We measure audience reaction in three ways:
Standard questions with standard scores: Questions we always ask across prototypes and films, to which test audiences answer with a score from 0 to 10. The most important of these, asked after a tester has experienced an element of the prototype, is “How likely are you to recommend this film/TV show to a friend?”
Specific and open questions: Questions that are specific to the prototype, and that are open in the sense that testers are invited to write answers (of whatever length they wish) as a reply. Depending on the number of testers and responses, such questions may require the help of NLP (Natural Language Processing) to analyse quickly. Such written feedback not only brings colour to the standardised scores, but provides a significant batch of ideas as to where and how prototypes need to be improved.
Behavioural responses and emotion detection: Measures of audience response which do not rely on asking testers direct questions. For example, if testing a poster directly in the Facebook timelines of testers, the comparative CTR (click through rate) or RS (relevance score) are behavioural measures. The most sophisticated technique we use is AI-driven emotion detection. When testers use our testing platform, we ask their permission to use their webcams to watch them as they watch our audio-visual prototypes.
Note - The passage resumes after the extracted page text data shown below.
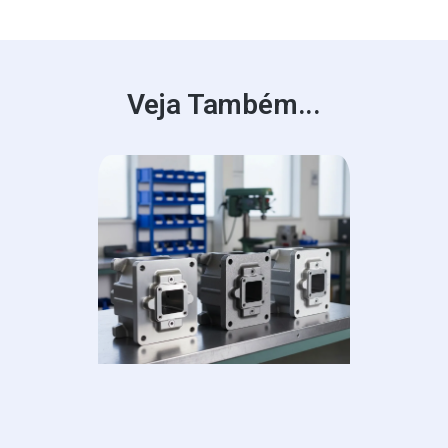
Veja Também...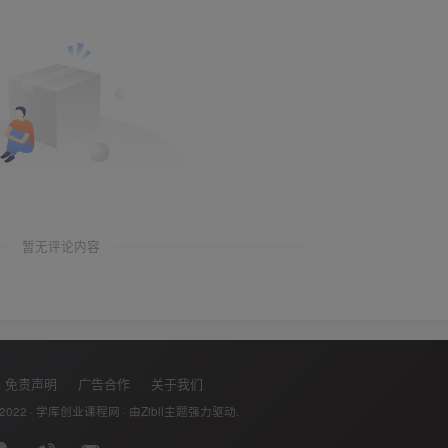
暂无评论内容
免责声明
广告合作
关于我们
 2022 ·
学库创业课程网
· 由
Zibll主题
强力驱动.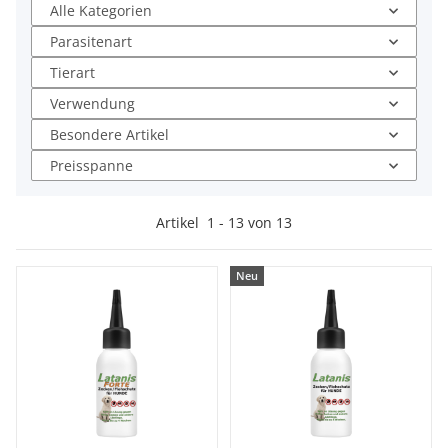
Alle Kategorien
Parasitenart
Tierart
Verwendung
Besondere Artikel
Preisspanne
Artikel
1
-
13
von
13
Neu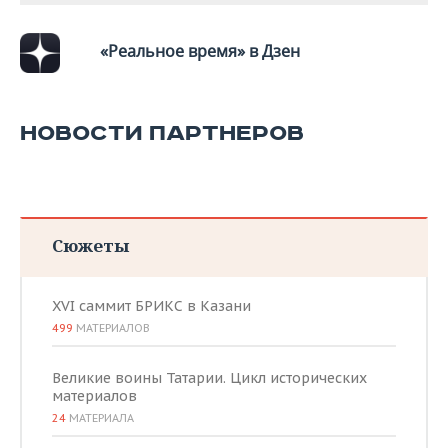
«Реальное время» в Дзен
НОВОСТИ ПАРТНЕРОВ
Сюжеты
XVI саммит БРИКС в Казани
499
МАТЕРИАЛОВ
Великие воины Татарии. Цикл исторических
материалов
24
МАТЕРИАЛА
This technology enables us to detect in testers six core emotions (happiness, sadness, intrigue/confusion, fear, disgust and surprise) and three emotion aggregates (including engagement) second-by-second as they watch, providing a detailed and objective measure of audience response to the moments, scenes and acts constructing the story.
Analysing test results must be fast (in order to enable continuous improvement as the film or TV show is developed) and genuinely useful to directors and writers.
Online testing enables fast data acquisition, which - using a spreadsheet or database plus standardised reporting and visualisation template - can be set up to deliver results to the director and team within 24 hours of test completion.
Being able to compare results between prototype variants (e.g., endings), successive prototypes and across films and TV shows is essential in order to acquire both relative and benchmarked results.
All data should be retained to enable refinement of benchmarks over time, not least to eventually correlate the performance of the finished film or TV show with early test results, to discover the level of predictive power in questions asked early in the development process.
Crucially, the analysis of test results must enable judgements to be made at critical junctures, particularly at "the gate” - the moment when it is decided that a film or TV show has proved itself enough to move from the “discovery” phase (development) to the “delivery” phase (production) or not.
You can’t succeed without failure
The psychology of a testing process for film and television is that it is likely that testing will identify failures (failures in script, failures in audio-visual execution, failures in marketing), bringing the cold light of day experience to far earlier in the development process.
What this means is that both the expectation of failure and the ability to respond humbly and creatively to test audience responses are important to the psychology of a director - a way of being that is contrary to the classic caricature of a dictatorial director with a megaphone. This is a very good thing. You can’t succeed without failure, and you don’t know you’ve failed until you test.